En visite à Pékin il y a huit jours après une escale à Tokyo, Barack Obama reçoit, aujourd’hui, le Premier ministre indien à la Maison-Blanche. En à peine plus d’une semaine, le président américain se sera ainsi entretenu avec les dirigeants des trois plus grandes puissances asiatiques, décidément bien plus présentes à son esprit, et pour des raisons claires, que l’Union européenne ou aucun de ses pays membres.
Il n’y a pas de guerre en Europe. L’Union s’affirme bien trop lentement pour poser le moindre défi politique aux Etats-Unis qui n’ont pas même besoin d’elle face à une Russie dont ils se rapprochent à grands pas.
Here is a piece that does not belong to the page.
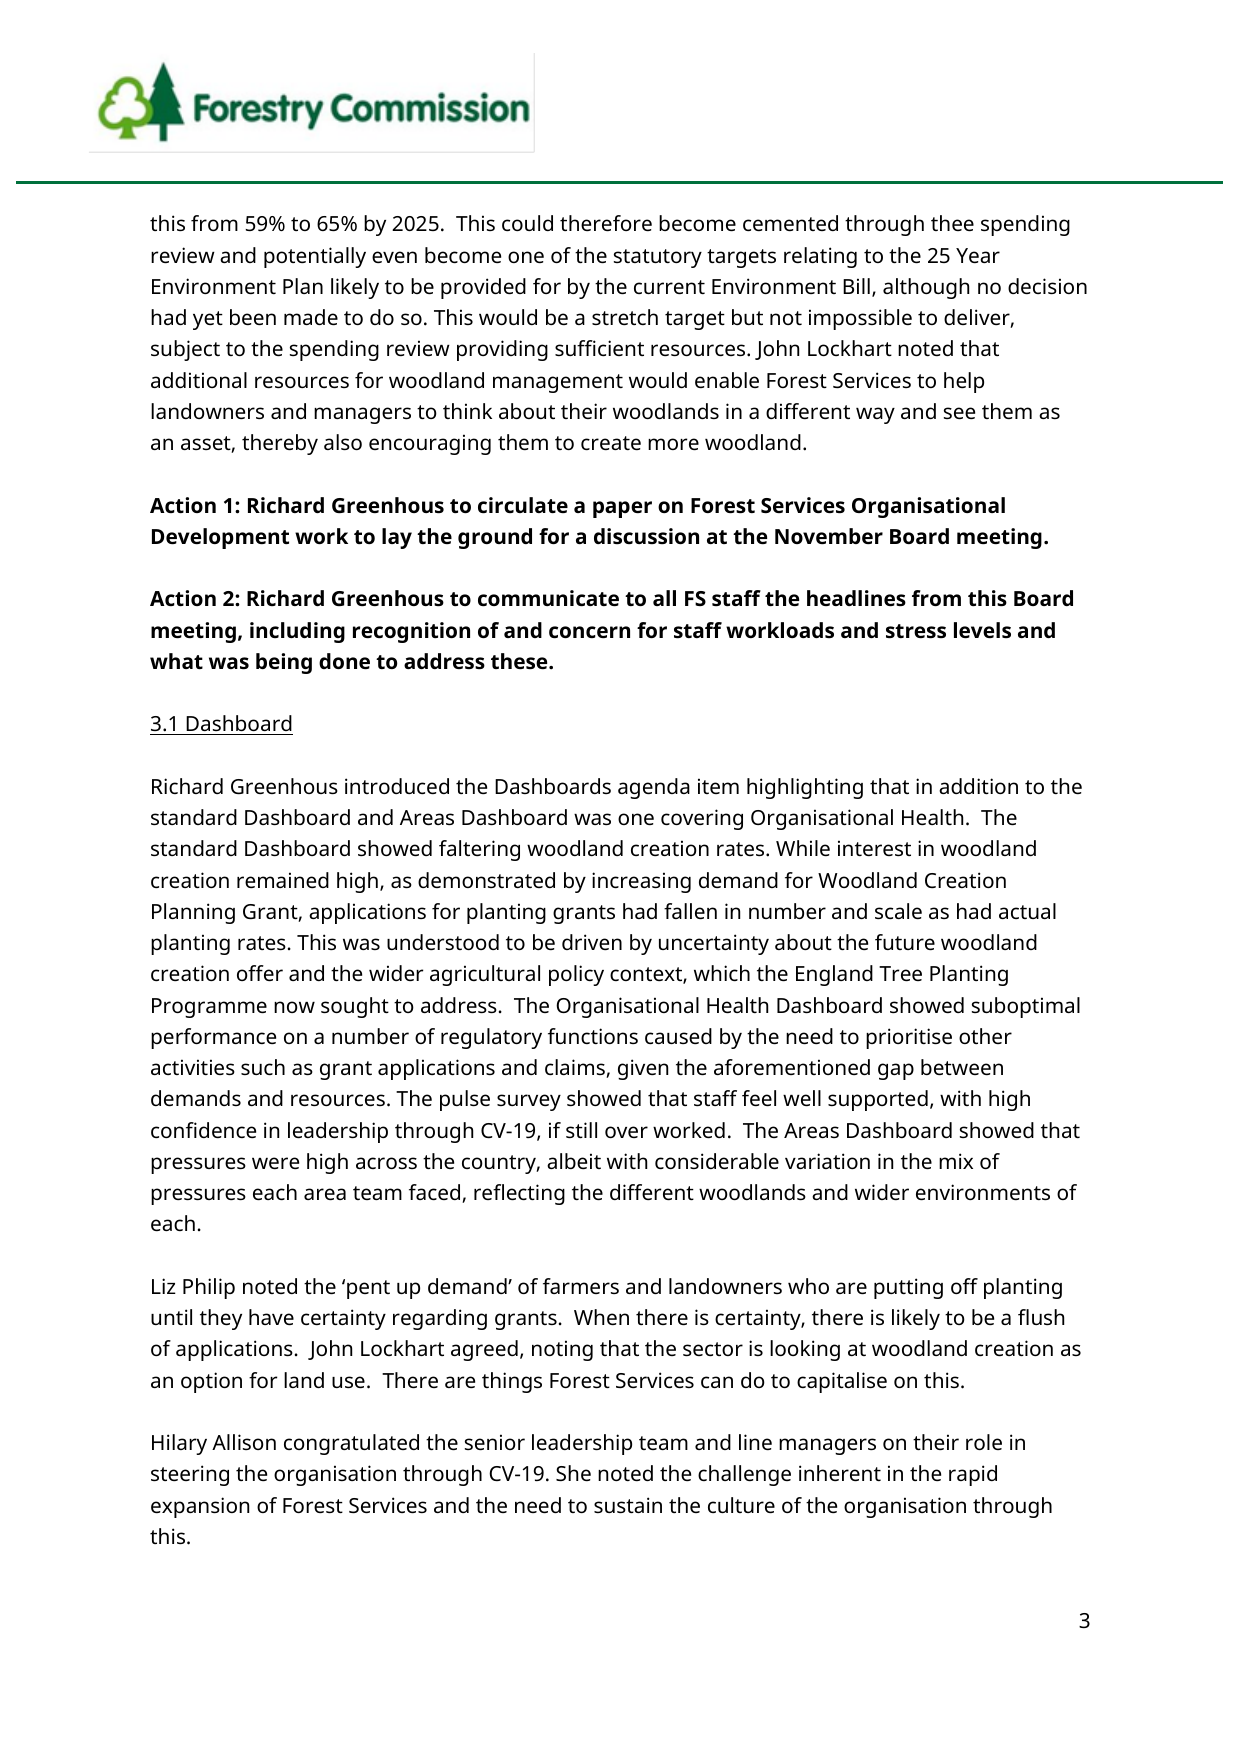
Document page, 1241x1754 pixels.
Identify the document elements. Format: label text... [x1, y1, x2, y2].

Pour l’Amérique, l’Europe est un allié tranquille qui ne lui demande pas beaucoup d’attention alors que l’Asie est un concentré de difficultés pour la diplomatie américaine.
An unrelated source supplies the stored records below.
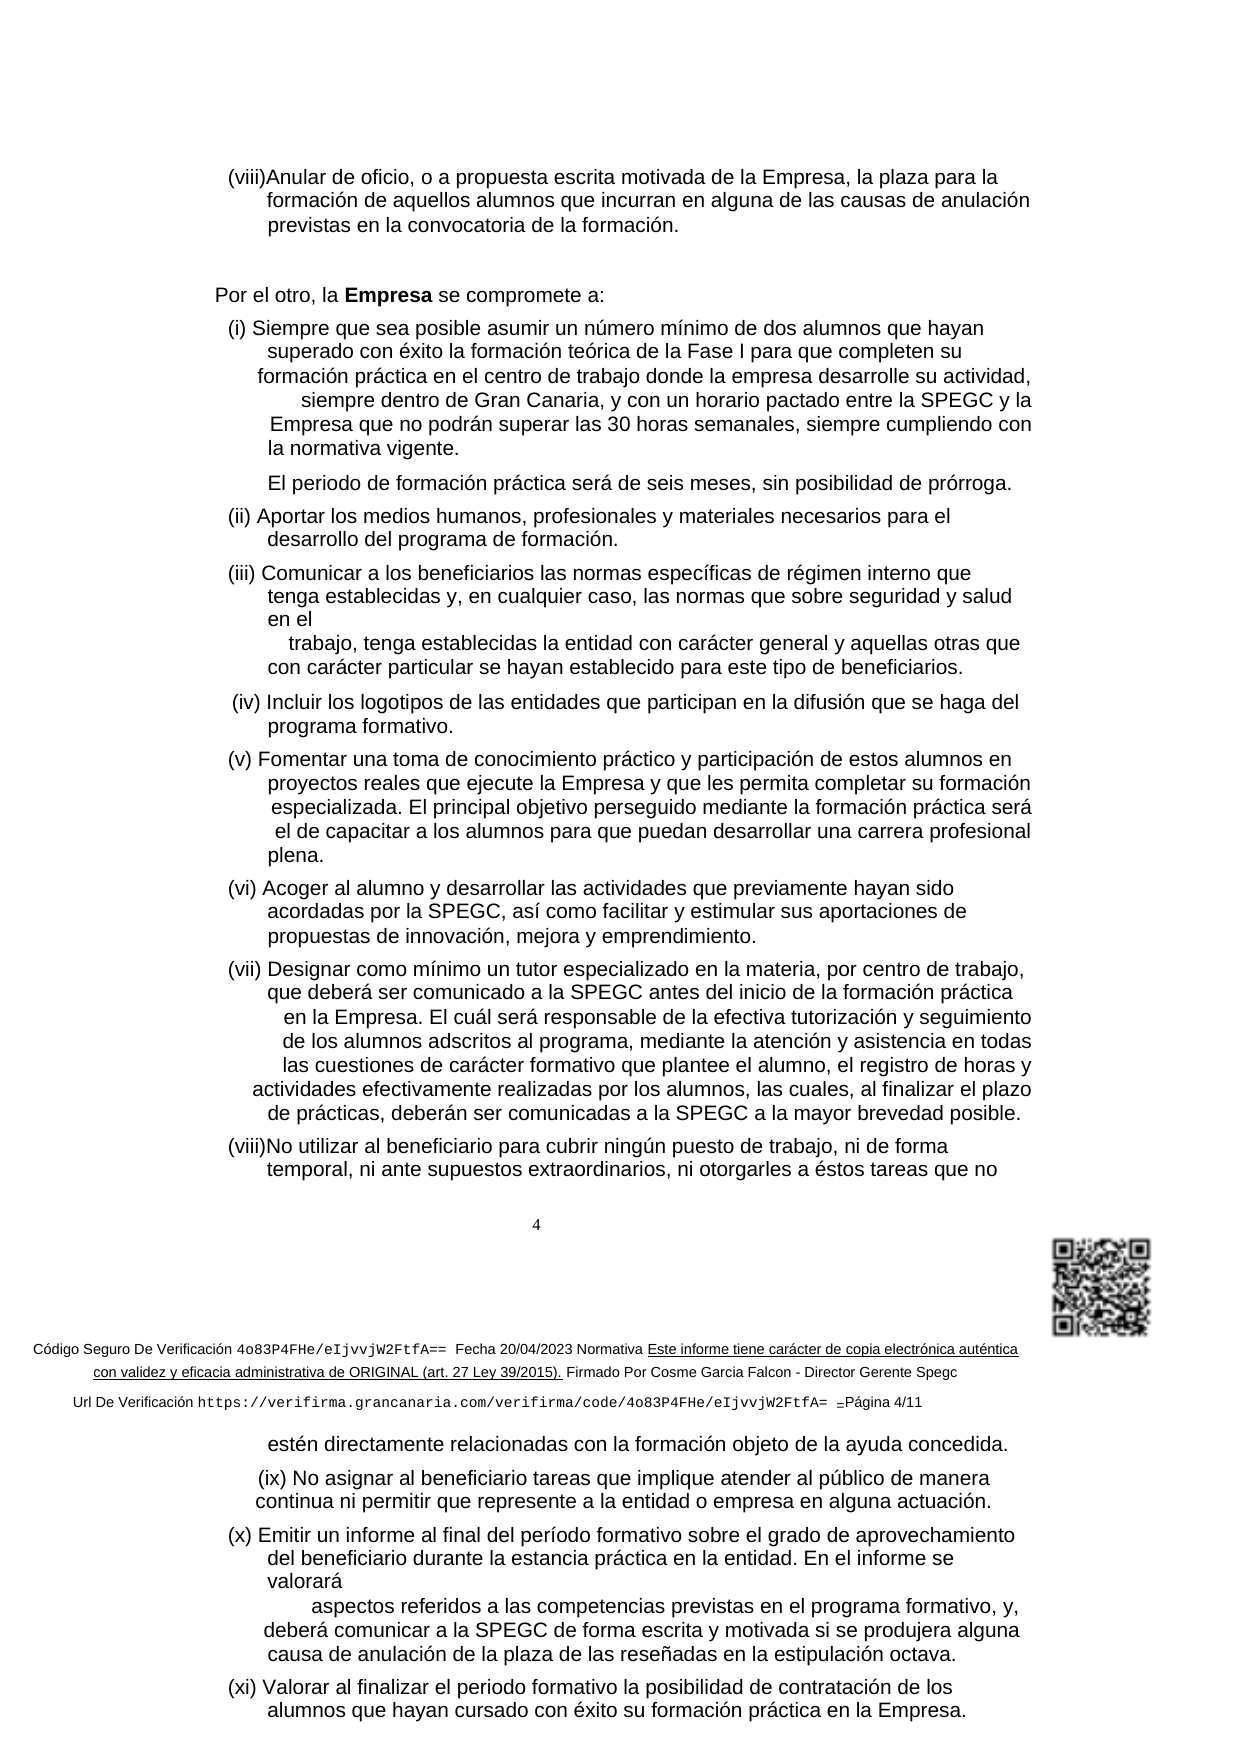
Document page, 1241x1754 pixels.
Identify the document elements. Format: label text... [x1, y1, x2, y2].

text Por el otro, la Empresa se compromete a: [214, 283, 1219, 307]
text programa formativo. [267, 714, 1219, 738]
text (ii) Aportar los medios humanos, profesionales y materiales necesarios para el desarrollo del programa de formación. [228, 505, 1020, 551]
text el de capacitar a los alumnos para que puedan desarrollar una carrera profesional [33, 819, 1032, 843]
text Empresa que no podrán superar las 30 horas semanales, siempre cumpliendo con [33, 412, 1032, 436]
text la normativa vigente. [268, 436, 1219, 460]
text de prácticas, deberán ser comunicadas a la SPEGC a la mayor brevedad posible. [33, 1101, 1022, 1124]
picture [1042, 1229, 1162, 1348]
text deberá comunicar a la SPEGC de forma escrita y motivada si se produjera alguna [33, 1617, 1020, 1641]
text aspectos referidos a las competencias previstas en el programa formativo, y, [33, 1593, 1019, 1617]
text (iii) Comunicar a los beneficiarios las normas específicas de régimen interno que tenga establecidas y, en cualquier caso, las normas que sobre seguridad y salud en el [228, 563, 1021, 631]
text propuestas de innovación, mejora y emprendimiento. [267, 924, 1219, 948]
text (xi) Valorar al finalizar el periodo formativo la posibilidad de contratación de los alumnos que hayan cursado con éxito su formación práctica en la Empresa. [228, 1676, 1032, 1722]
text (ix) No asignar al beneficiario tareas que implique atender al público de manera continua ni permitir que represente a la entidad o empresa en alguna actuación. [228, 1467, 1020, 1512]
text 4 [33, 1214, 1219, 1234]
text con carácter particular se hayan establecido para este tipo de beneficiarios. [267, 655, 1219, 679]
text actividades efectivamente realizadas por los alumnos, las cuales, al finalizar el plazo [33, 1077, 1032, 1101]
text formación práctica en el centro de trabajo donde la empresa desarrolle su actividad, [33, 364, 1032, 388]
text (v) Fomentar una toma de conocimiento práctico y participación de estos alumnos en proyectos reales que ejecute la Empresa y que les permita completar su formación [228, 749, 1032, 794]
text especializada. El principal objetivo perseguido mediante la formación práctica será [33, 795, 1032, 819]
text estén directamente relacionadas con la formación objeto de la ayuda concedida. [33, 1432, 1009, 1456]
text de los alumnos adscritos al programa, mediante la atención y asistencia en todas [33, 1029, 1032, 1053]
text (x) Emitir un informe al final del período formativo sobre el grado de aprovechamiento del beneficiario durante la estancia práctica en la entidad. En el informe se valorará [228, 1524, 1020, 1593]
text (iv) Incluir los logotipos de las entidades que participan en la difusión que se haga del [33, 690, 1219, 714]
text en la Empresa. El cuál será responsable de la efectiva tutorización y seguimiento [33, 1005, 1032, 1029]
text causa de anulación de la plaza de las reseñadas en la estipulación octava. [267, 1641, 1219, 1665]
text (vi) Acoger al alumno y desarrollar las actividades que previamente hayan sido acordadas por la SPEGC, así como facilitar y estimular sus aportaciones de [228, 878, 1021, 923]
text (i) Siempre que sea posible asumir un número mínimo de dos alumnos que hayan superado con éxito la formación teórica de la Fase I para que completen su [228, 318, 1032, 363]
text previstas en la convocatoria de la formación. [267, 213, 1219, 237]
text siempre dentro de Gran Canaria, y con un horario pactado entre la SPEGC y la [33, 388, 1032, 412]
text plena. [267, 843, 1219, 867]
text Url De Verificación https://verifirma.grancanaria.com/verifirma/code/4o83P4FHe/eIjvvjW2FtfA= =Página 4/11 [73, 1387, 1053, 1414]
text (viii)Anular de oficio, o a propuesta escrita motivada de la Empresa, la plaza para la formación de aquellos alumnos que incurran en alguna de las causas de anulación [228, 167, 1032, 212]
text (viii)No utilizar al beneficiario para cubrir ningún puesto de trabajo, ni de forma temporal, ni ante supuestos extraordinarios, ni otorgarles a éstos tareas que no [228, 1135, 1020, 1181]
text las cuestiones de carácter formativo que plantee el alumno, el registro de horas y [33, 1053, 1032, 1077]
text Código Seguro De Verificación 4o83P4FHe/eIjvvjW2FtfA== Fecha 20/04/2023 Normativa Este informe tiene carácter de copia electrónica auténtica con validez y eficacia administrativa de ORIGINAL (art. 27 Ley 39/2015). Firmado Por Cosme Garcia Falcon - Director Gerente Spegc [33, 1341, 1088, 1381]
text El periodo de formación práctica será de seis meses, sin posibilidad de prórroga. [33, 470, 1013, 494]
text (vii) Designar como mínimo un tutor especializado en la materia, por centro de trabajo, que deberá ser comunicado a la SPEGC antes del inicio de la formación práctica [228, 958, 1032, 1004]
text trabajo, tenga establecidas la entidad con carácter general y aquellas otras que [33, 631, 1021, 655]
Désormais gouverné par le centre gauche, le Japon ne veut plus être un simple vassal des Etats-Unis qui l’avaient reconstruit après sa défaite. Bastion avancé des Occidentaux en Asie durant tout l’après-guerre, alors uni à l’Amérique par une même crainte de la Chine communiste et de l’Inde tiers-mondiste, à l’époque alliée de l’URSS, le Japon veut désormais s’émanciper, renégocier ses accords avec Washington et jouer sa propre carte en Asie en trouvant un modus vivendi politique avec la Chine dont il est d’ores et déjà l’un des tout premiers partenaires commerciaux. Ce n’est pas que le Japon rompe avec les Etats-Unis mais son évolution leur fait craindre de ne plus beaucoup peser, un jour, dans la région face à une connivence sino-japonaise qui, paradoxalement, s’affirme. Quant à l’Inde et à la Chine, c’est l’inverse. Ce sont leurs rivalités et leurs tensions qui posent problème à Barack Obama.
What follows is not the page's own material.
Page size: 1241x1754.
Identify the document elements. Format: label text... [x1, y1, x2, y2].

Dans l’absolu, les Etats-Unis ne devraient avoir qu’à se réjouir des divisions entre ces deux pays les plus peuplés du monde – un milliard quatre cent millions d’habitants pour la Chine, un milliard deux cents millions pour l’Inde. C’est si vrai qu’ils s’étaient résolus, sous Georges Bush, à lever toutes les sanctions qu’ils avaient prises contre l’Inde après qu’elle eut entamé sa marche vers l’arme atomique. Les Etats-Unis avaient alors voulu se réconcilier avec New Delhi afin de ne pas s’enfermer dans un tête-à-tête avec Pékin mais la crise de Wall Street les a rendus si économiquement dépendants de la Chine qu’ils ont désormais du mal à tenir la balance égale entre ces deux géants.
Les Indiens ne veulent pas d’un axe privilégie entre l’Amérique et la Chine qui demeure leur grande rivale continentale. C’est ce que leur Premier ministre, avec toute la subtilité requise, dira à Barack Obama qui n’est pas en situation d’ignorer ce message non seulement parce que les Etats-Unis ont plus que jamais besoin d’un contrepoids face à la Chine mais aussi parce qu’il y a l’Afghanistan. Dans cette guerre tellement incertaine, l’Inde est indispensable aux Etats-Unis dans la mesure où elle ne voudrait à aucun prix que le Pakistan, allié de la Chine avec lequel elle est en conflit depuis 1947, reprenne pied à Kabul à la faveur d’une victoire des taliban. L’Amérique ne peut pas se passer de l’Inde. L’équation asiatique est, pour elle, plus que complexe.